─── DATA TO USE ───

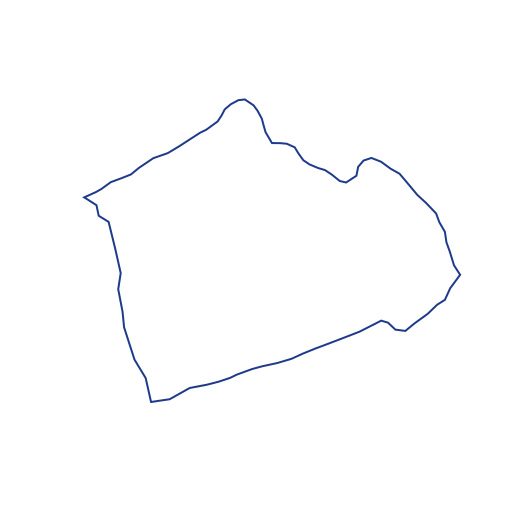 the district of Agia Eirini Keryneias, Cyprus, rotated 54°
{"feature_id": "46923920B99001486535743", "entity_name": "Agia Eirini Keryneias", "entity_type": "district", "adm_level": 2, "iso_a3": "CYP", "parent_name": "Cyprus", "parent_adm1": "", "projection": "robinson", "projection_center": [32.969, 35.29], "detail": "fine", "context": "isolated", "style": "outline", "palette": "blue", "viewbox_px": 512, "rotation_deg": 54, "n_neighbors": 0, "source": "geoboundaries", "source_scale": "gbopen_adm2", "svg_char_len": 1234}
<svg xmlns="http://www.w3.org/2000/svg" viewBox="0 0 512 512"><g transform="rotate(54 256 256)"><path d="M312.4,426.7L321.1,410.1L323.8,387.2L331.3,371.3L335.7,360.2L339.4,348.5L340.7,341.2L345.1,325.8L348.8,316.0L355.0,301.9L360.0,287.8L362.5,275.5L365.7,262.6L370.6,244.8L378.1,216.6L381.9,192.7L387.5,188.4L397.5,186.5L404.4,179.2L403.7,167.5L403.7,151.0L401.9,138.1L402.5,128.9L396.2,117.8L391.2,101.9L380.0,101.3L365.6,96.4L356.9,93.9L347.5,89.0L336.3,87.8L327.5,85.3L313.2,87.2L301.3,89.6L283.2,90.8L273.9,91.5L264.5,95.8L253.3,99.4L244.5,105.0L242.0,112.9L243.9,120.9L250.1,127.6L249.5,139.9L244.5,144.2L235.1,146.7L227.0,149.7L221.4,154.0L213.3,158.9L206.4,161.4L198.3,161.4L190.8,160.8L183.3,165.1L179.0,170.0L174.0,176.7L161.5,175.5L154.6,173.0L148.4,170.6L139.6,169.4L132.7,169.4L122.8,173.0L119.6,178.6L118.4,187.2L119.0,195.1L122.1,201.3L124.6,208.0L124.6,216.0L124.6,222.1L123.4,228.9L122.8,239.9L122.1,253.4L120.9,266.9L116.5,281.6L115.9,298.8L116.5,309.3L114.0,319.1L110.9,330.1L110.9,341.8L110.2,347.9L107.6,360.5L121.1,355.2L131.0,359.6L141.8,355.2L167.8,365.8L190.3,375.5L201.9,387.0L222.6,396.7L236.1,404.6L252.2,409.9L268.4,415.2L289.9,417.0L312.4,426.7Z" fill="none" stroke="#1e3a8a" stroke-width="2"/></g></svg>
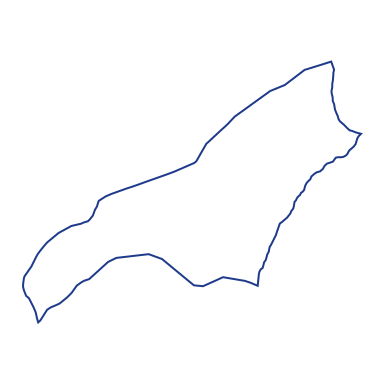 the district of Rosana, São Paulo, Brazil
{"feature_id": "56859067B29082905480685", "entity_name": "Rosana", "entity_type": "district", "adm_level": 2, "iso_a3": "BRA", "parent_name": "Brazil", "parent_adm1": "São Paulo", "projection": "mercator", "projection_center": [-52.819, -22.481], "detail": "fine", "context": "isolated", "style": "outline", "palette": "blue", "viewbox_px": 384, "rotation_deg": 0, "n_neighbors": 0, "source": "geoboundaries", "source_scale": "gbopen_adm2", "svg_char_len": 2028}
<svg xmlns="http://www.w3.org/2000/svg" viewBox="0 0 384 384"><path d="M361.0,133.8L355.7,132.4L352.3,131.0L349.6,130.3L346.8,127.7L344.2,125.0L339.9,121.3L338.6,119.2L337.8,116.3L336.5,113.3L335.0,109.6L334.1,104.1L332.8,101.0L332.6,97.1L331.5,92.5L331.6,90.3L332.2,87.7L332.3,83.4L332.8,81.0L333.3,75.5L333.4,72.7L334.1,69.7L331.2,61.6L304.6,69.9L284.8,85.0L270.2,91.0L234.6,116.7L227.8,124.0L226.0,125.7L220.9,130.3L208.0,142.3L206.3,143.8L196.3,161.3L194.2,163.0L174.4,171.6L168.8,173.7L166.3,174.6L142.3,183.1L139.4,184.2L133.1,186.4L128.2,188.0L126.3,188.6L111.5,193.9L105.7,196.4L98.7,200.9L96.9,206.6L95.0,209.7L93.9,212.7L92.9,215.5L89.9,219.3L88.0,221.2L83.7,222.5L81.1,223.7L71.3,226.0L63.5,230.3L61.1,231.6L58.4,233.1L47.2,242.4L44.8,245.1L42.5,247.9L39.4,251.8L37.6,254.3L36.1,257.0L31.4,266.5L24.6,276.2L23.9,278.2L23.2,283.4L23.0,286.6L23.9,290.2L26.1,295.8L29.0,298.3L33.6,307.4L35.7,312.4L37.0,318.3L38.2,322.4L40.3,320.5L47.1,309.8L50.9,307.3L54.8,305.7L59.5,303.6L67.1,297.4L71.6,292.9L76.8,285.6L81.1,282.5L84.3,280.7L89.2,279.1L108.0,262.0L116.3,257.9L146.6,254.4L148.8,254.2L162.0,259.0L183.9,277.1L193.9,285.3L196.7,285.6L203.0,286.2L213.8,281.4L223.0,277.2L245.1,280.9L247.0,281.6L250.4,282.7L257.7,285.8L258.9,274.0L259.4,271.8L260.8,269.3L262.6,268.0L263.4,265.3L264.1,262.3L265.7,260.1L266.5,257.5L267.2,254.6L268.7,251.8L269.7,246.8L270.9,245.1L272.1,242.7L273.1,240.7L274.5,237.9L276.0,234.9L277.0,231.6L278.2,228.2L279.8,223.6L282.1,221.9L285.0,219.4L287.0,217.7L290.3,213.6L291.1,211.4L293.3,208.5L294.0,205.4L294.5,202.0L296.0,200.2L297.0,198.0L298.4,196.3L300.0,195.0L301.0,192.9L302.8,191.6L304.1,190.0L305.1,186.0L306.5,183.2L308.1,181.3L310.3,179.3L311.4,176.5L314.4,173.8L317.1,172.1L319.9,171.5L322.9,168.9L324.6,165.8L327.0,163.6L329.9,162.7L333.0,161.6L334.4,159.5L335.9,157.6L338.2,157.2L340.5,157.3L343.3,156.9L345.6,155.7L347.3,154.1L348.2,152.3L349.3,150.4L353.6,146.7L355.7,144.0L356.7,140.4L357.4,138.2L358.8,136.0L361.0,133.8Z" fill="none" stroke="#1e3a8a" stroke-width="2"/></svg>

───

■ TASK PROMPT
Reproduce all the records with each "district" swapped for "region" and everything else left as it is. Leave the pictures out.

■ EXPECTED OUTPUT
 the region of Agia Eirini Keryneias, Cyprus, rotated 54°
{"feature_id": "46923920B99001486535743", "entity_name": "Agia Eirini Keryneias", "entity_type": "region", "adm_level": 2, "iso_a3": "CYP", "parent_name": "Cyprus", "parent_adm1": "", "projection": "robinson", "projection_center": [32.969, 35.29], "detail": "fine", "context": "isolated", "style": "outline", "palette": "blue", "viewbox_px": 512, "rotation_deg": 54, "n_neighbors": 0, "source": "geoboundaries", "source_scale": "gbopen_adm2", "svg_char_len": 1234}
<svg xmlns="http://www.w3.org/2000/svg" viewBox="0 0 512 512"><g transform="rotate(54 256 256)"><path d="M312.4,426.7L321.1,410.1L323.8,387.2L331.3,371.3L335.7,360.2L339.4,348.5L340.7,341.2L345.1,325.8L348.8,316.0L355.0,301.9L360.0,287.8L362.5,275.5L365.7,262.6L370.6,244.8L378.1,216.6L381.9,192.7L387.5,188.4L397.5,186.5L404.4,179.2L403.7,167.5L403.7,151.0L401.9,138.1L402.5,128.9L396.2,117.8L391.2,101.9L380.0,101.3L365.6,96.4L356.9,93.9L347.5,89.0L336.3,87.8L327.5,85.3L313.2,87.2L301.3,89.6L283.2,90.8L273.9,91.5L264.5,95.8L253.3,99.4L244.5,105.0L242.0,112.9L243.9,120.9L250.1,127.6L249.5,139.9L244.5,144.2L235.1,146.7L227.0,149.7L221.4,154.0L213.3,158.9L206.4,161.4L198.3,161.4L190.8,160.8L183.3,165.1L179.0,170.0L174.0,176.7L161.5,175.5L154.6,173.0L148.4,170.6L139.6,169.4L132.7,169.4L122.8,173.0L119.6,178.6L118.4,187.2L119.0,195.1L122.1,201.3L124.6,208.0L124.6,216.0L124.6,222.1L123.4,228.9L122.8,239.9L122.1,253.4L120.9,266.9L116.5,281.6L115.9,298.8L116.5,309.3L114.0,319.1L110.9,330.1L110.9,341.8L110.2,347.9L107.6,360.5L121.1,355.2L131.0,359.6L141.8,355.2L167.8,365.8L190.3,375.5L201.9,387.0L222.6,396.7L236.1,404.6L252.2,409.9L268.4,415.2L289.9,417.0L312.4,426.7Z" fill="none" stroke="#1e3a8a" stroke-width="2"/></g></svg>
 the region of Rosana, São Paulo, Brazil
{"feature_id": "56859067B29082905480685", "entity_name": "Rosana", "entity_type": "region", "adm_level": 2, "iso_a3": "BRA", "parent_name": "Brazil", "parent_adm1": "São Paulo", "projection": "mercator", "projection_center": [-52.819, -22.481], "detail": "fine", "context": "isolated", "style": "outline", "palette": "blue", "viewbox_px": 384, "rotation_deg": 0, "n_neighbors": 0, "source": "geoboundaries", "source_scale": "gbopen_adm2", "svg_char_len": 2028}
<svg xmlns="http://www.w3.org/2000/svg" viewBox="0 0 384 384"><path d="M361.0,133.8L355.7,132.4L352.3,131.0L349.6,130.3L346.8,127.7L344.2,125.0L339.9,121.3L338.6,119.2L337.8,116.3L336.5,113.3L335.0,109.6L334.1,104.1L332.8,101.0L332.6,97.1L331.5,92.5L331.6,90.3L332.2,87.7L332.3,83.4L332.8,81.0L333.3,75.5L333.4,72.7L334.1,69.7L331.2,61.6L304.6,69.9L284.8,85.0L270.2,91.0L234.6,116.7L227.8,124.0L226.0,125.7L220.9,130.3L208.0,142.3L206.3,143.8L196.3,161.3L194.2,163.0L174.4,171.6L168.8,173.7L166.3,174.6L142.3,183.1L139.4,184.2L133.1,186.4L128.2,188.0L126.3,188.6L111.5,193.9L105.7,196.4L98.7,200.9L96.9,206.6L95.0,209.7L93.9,212.7L92.9,215.5L89.9,219.3L88.0,221.2L83.7,222.5L81.1,223.7L71.3,226.0L63.5,230.3L61.1,231.6L58.4,233.1L47.2,242.4L44.8,245.1L42.5,247.9L39.4,251.8L37.6,254.3L36.1,257.0L31.4,266.5L24.6,276.2L23.9,278.2L23.2,283.4L23.0,286.6L23.9,290.2L26.1,295.8L29.0,298.3L33.6,307.4L35.7,312.4L37.0,318.3L38.2,322.4L40.3,320.5L47.1,309.8L50.9,307.3L54.8,305.7L59.5,303.6L67.1,297.4L71.6,292.9L76.8,285.6L81.1,282.5L84.3,280.7L89.2,279.1L108.0,262.0L116.3,257.9L146.6,254.4L148.8,254.2L162.0,259.0L183.9,277.1L193.9,285.3L196.7,285.6L203.0,286.2L213.8,281.4L223.0,277.2L245.1,280.9L247.0,281.6L250.4,282.7L257.7,285.8L258.9,274.0L259.4,271.8L260.8,269.3L262.6,268.0L263.4,265.3L264.1,262.3L265.7,260.1L266.5,257.5L267.2,254.6L268.7,251.8L269.7,246.8L270.9,245.1L272.1,242.7L273.1,240.7L274.5,237.9L276.0,234.9L277.0,231.6L278.2,228.2L279.8,223.6L282.1,221.9L285.0,219.4L287.0,217.7L290.3,213.6L291.1,211.4L293.3,208.5L294.0,205.4L294.5,202.0L296.0,200.2L297.0,198.0L298.4,196.3L300.0,195.0L301.0,192.9L302.8,191.6L304.1,190.0L305.1,186.0L306.5,183.2L308.1,181.3L310.3,179.3L311.4,176.5L314.4,173.8L317.1,172.1L319.9,171.5L322.9,168.9L324.6,165.8L327.0,163.6L329.9,162.7L333.0,161.6L334.4,159.5L335.9,157.6L338.2,157.2L340.5,157.3L343.3,156.9L345.6,155.7L347.3,154.1L348.2,152.3L349.3,150.4L353.6,146.7L355.7,144.0L356.7,140.4L357.4,138.2L358.8,136.0L361.0,133.8Z" fill="none" stroke="#1e3a8a" stroke-width="2"/></svg>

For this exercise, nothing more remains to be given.